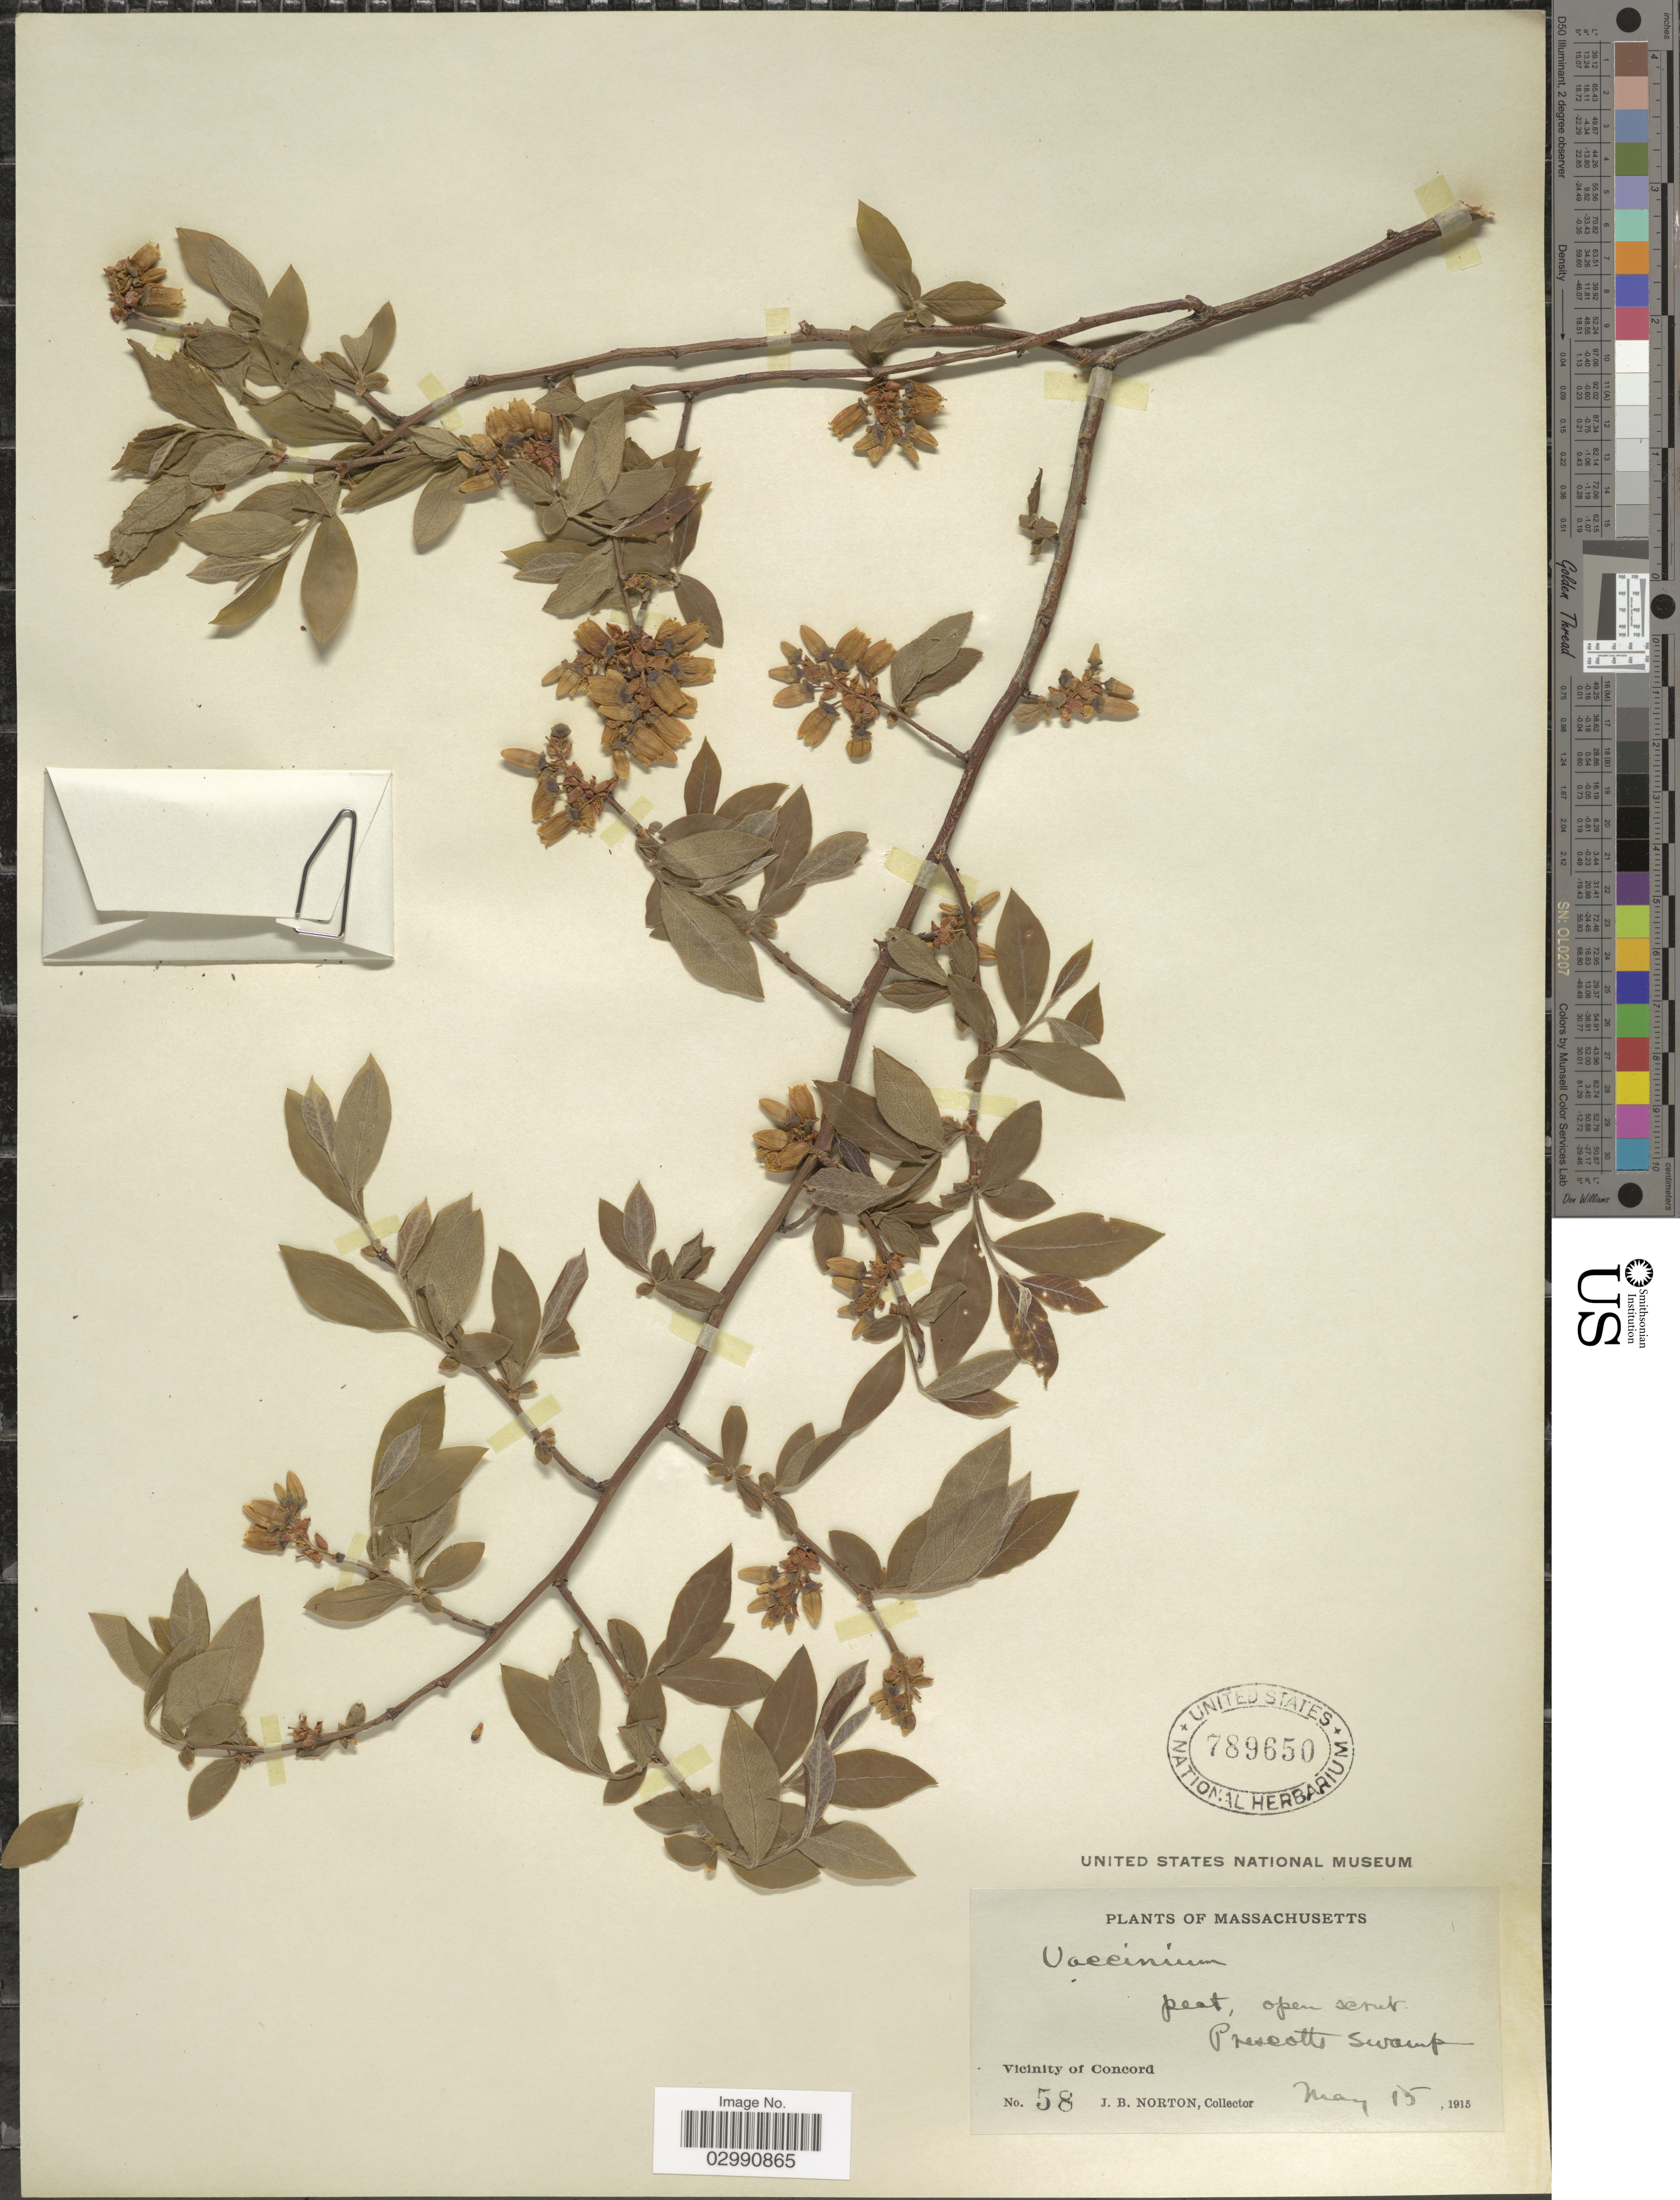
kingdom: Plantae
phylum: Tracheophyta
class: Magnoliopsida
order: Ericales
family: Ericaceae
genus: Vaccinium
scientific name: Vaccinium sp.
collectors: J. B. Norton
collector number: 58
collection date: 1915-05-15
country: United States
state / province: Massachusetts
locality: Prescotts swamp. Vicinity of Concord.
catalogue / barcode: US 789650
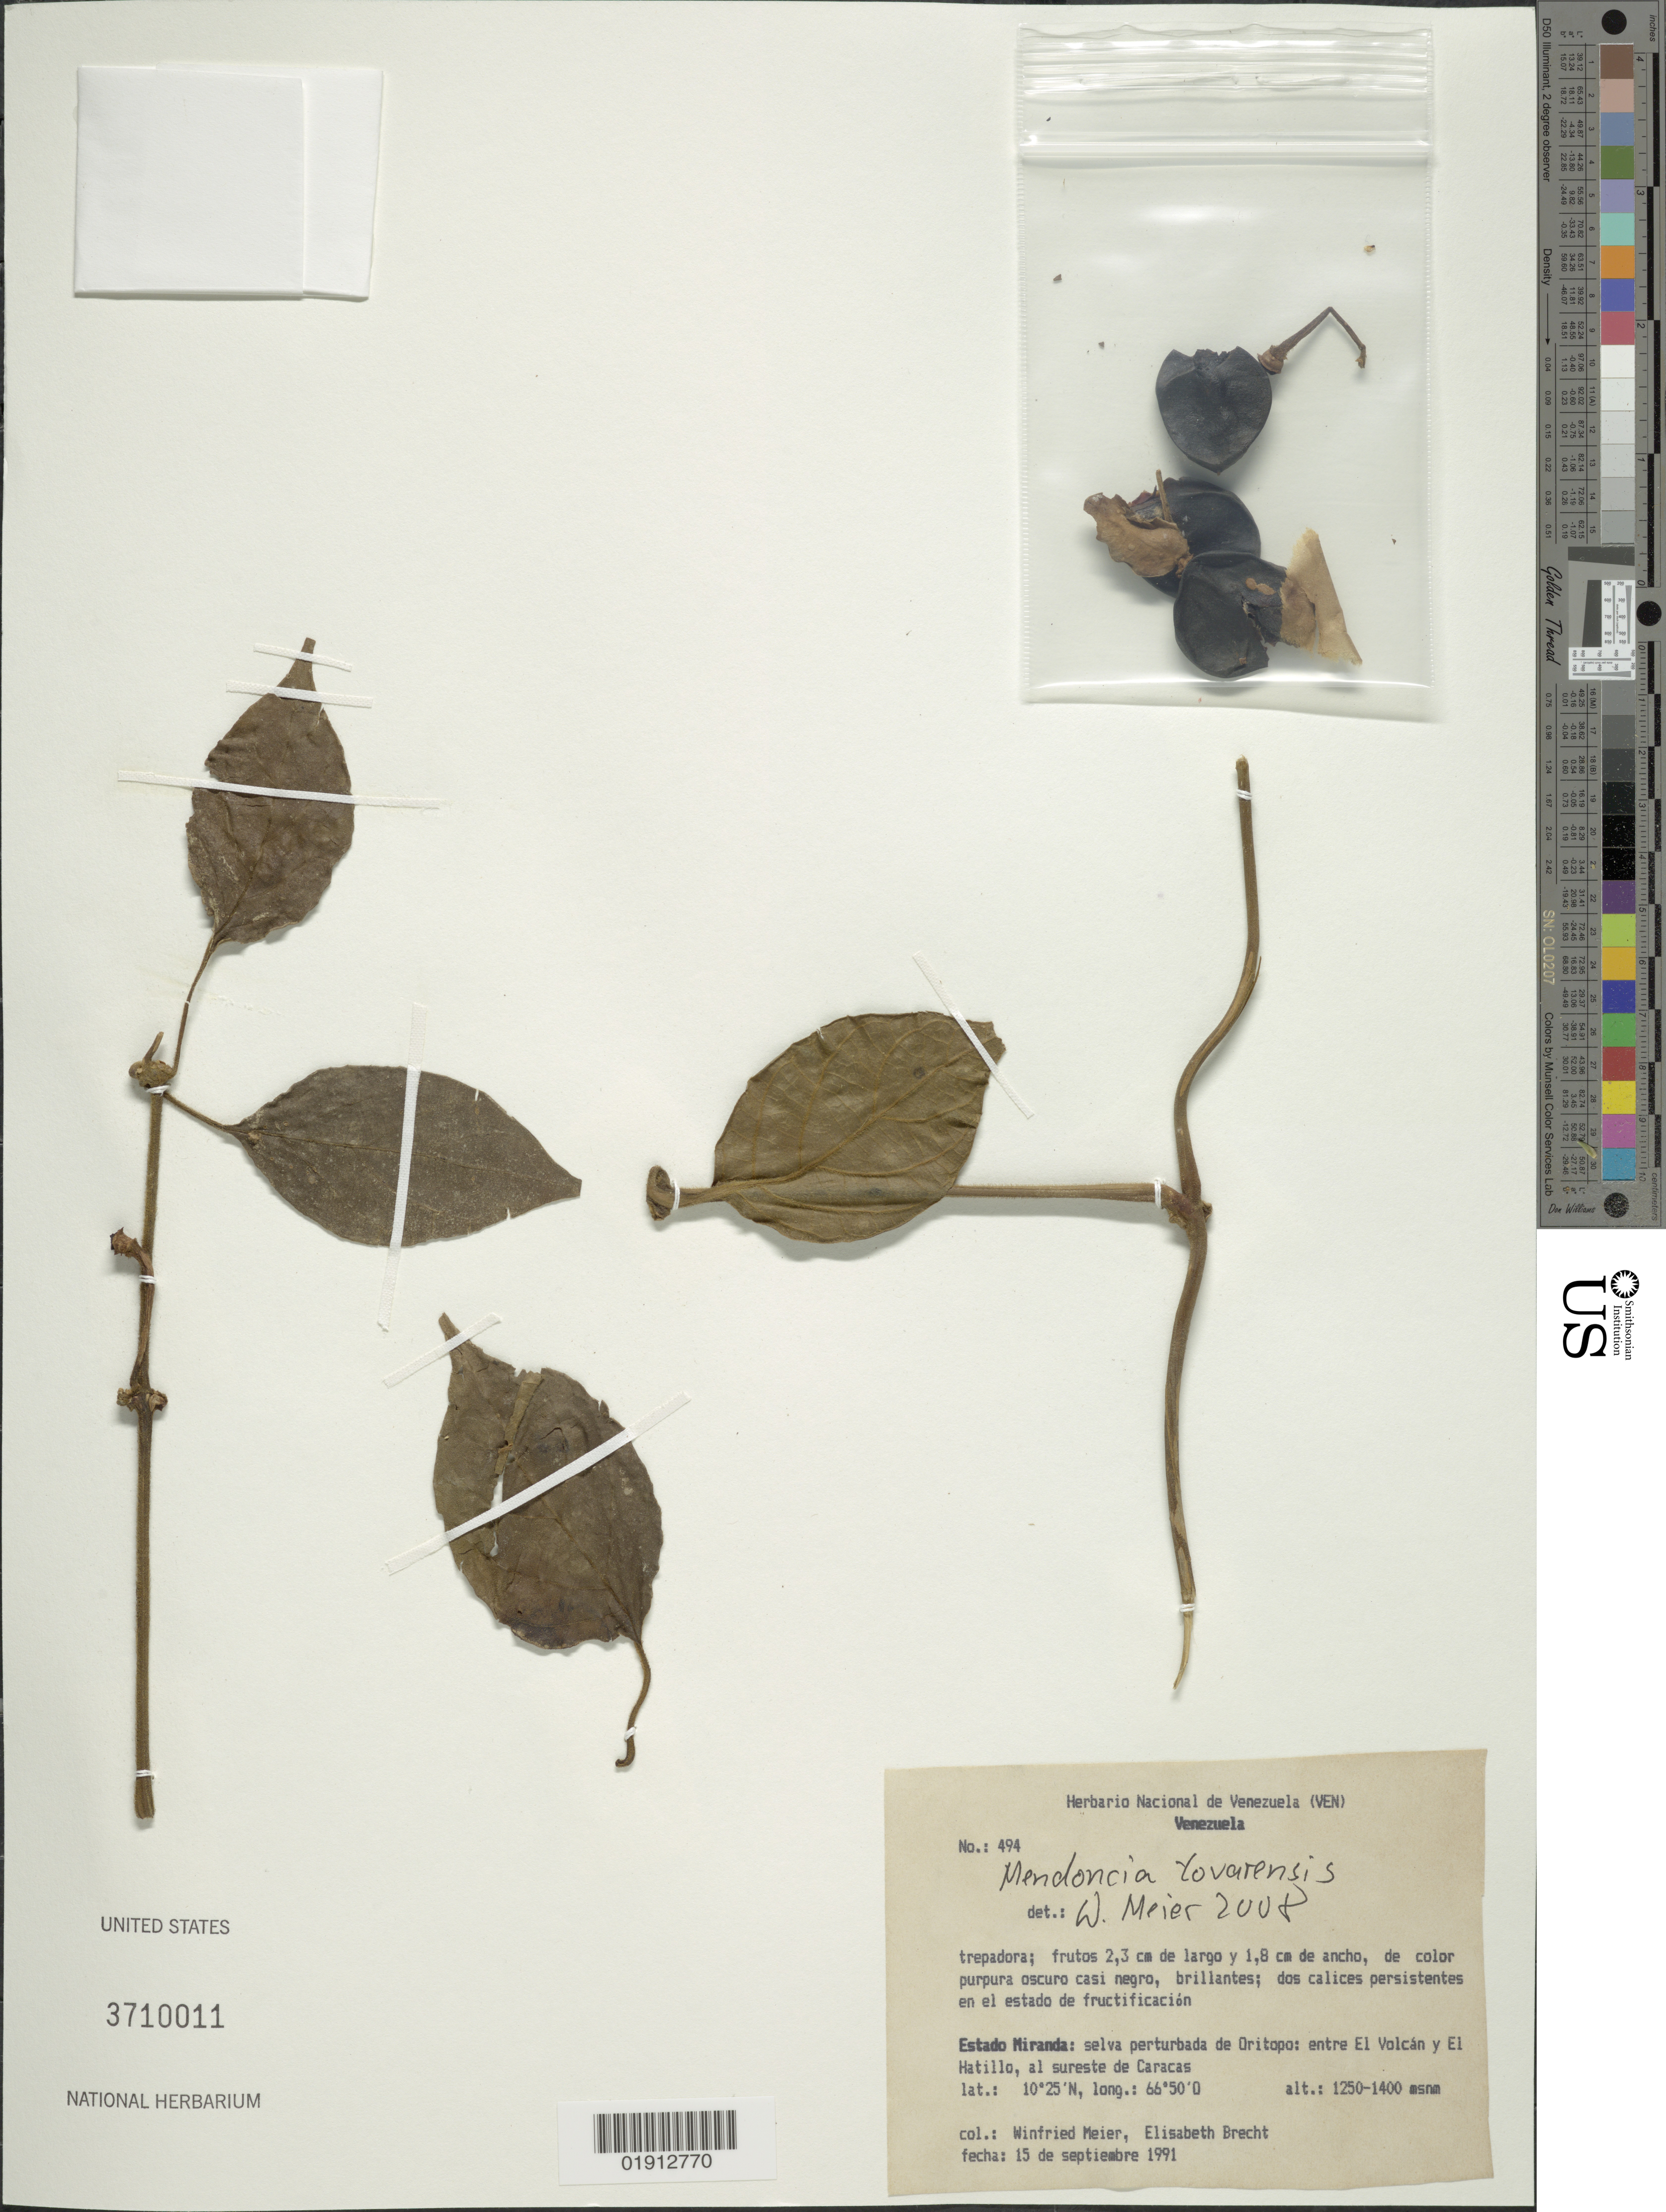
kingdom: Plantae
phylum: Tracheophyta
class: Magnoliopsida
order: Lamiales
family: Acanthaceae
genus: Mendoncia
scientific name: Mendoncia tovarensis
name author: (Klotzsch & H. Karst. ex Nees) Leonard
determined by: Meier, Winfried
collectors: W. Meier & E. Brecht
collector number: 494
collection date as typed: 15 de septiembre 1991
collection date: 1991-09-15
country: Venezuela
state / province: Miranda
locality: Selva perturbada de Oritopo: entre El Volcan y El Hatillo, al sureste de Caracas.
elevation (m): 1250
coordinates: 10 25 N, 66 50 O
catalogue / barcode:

**TASK DESCRIPTION:**
Give every line of the listing above as a single numbered list, skipping any blank lines and leaving the pictures out.

**ANSWER TO THIS EXERCISE:**
1. kingdom: Plantae
2. phylum: Tracheophyta
3. class: Magnoliopsida
4. order: Ericales
5. family: Ericaceae
6. genus: Vaccinium
7. scientific name: Vaccinium sp.
8. collectors: J. B. Norton
9. collector number: 58
10. collection date: 1915-05-15
11. country: United States
12. state / province: Massachusetts
13. locality: Prescotts swamp. Vicinity of Concord.
14. catalogue / barcode: US 789650
15. kingdom: Plantae
16. phylum: Tracheophyta
17. class: Magnoliopsida
18. order: Lamiales
19. family: Acanthaceae
20. genus: Mendoncia
21. scientific name: Mendoncia tovarensis
22. name author: (Klotzsch & H. Karst. ex Nees) Leonard
23. determined by: Meier, Winfried
24. collectors: W. Meier & E. Brecht
25. collector number: 494
26. collection date as typed: 15 de septiembre 1991
27. collection date: 1991-09-15
28. country: Venezuela
29. state / province: Miranda
30. locality: Selva perturbada de Oritopo: entre El Volcan y El Hatillo, al sureste de Caracas.
31. elevation (m): 1250
32. coordinates: 10 25 N, 66 50 O
33. catalogue / barcode:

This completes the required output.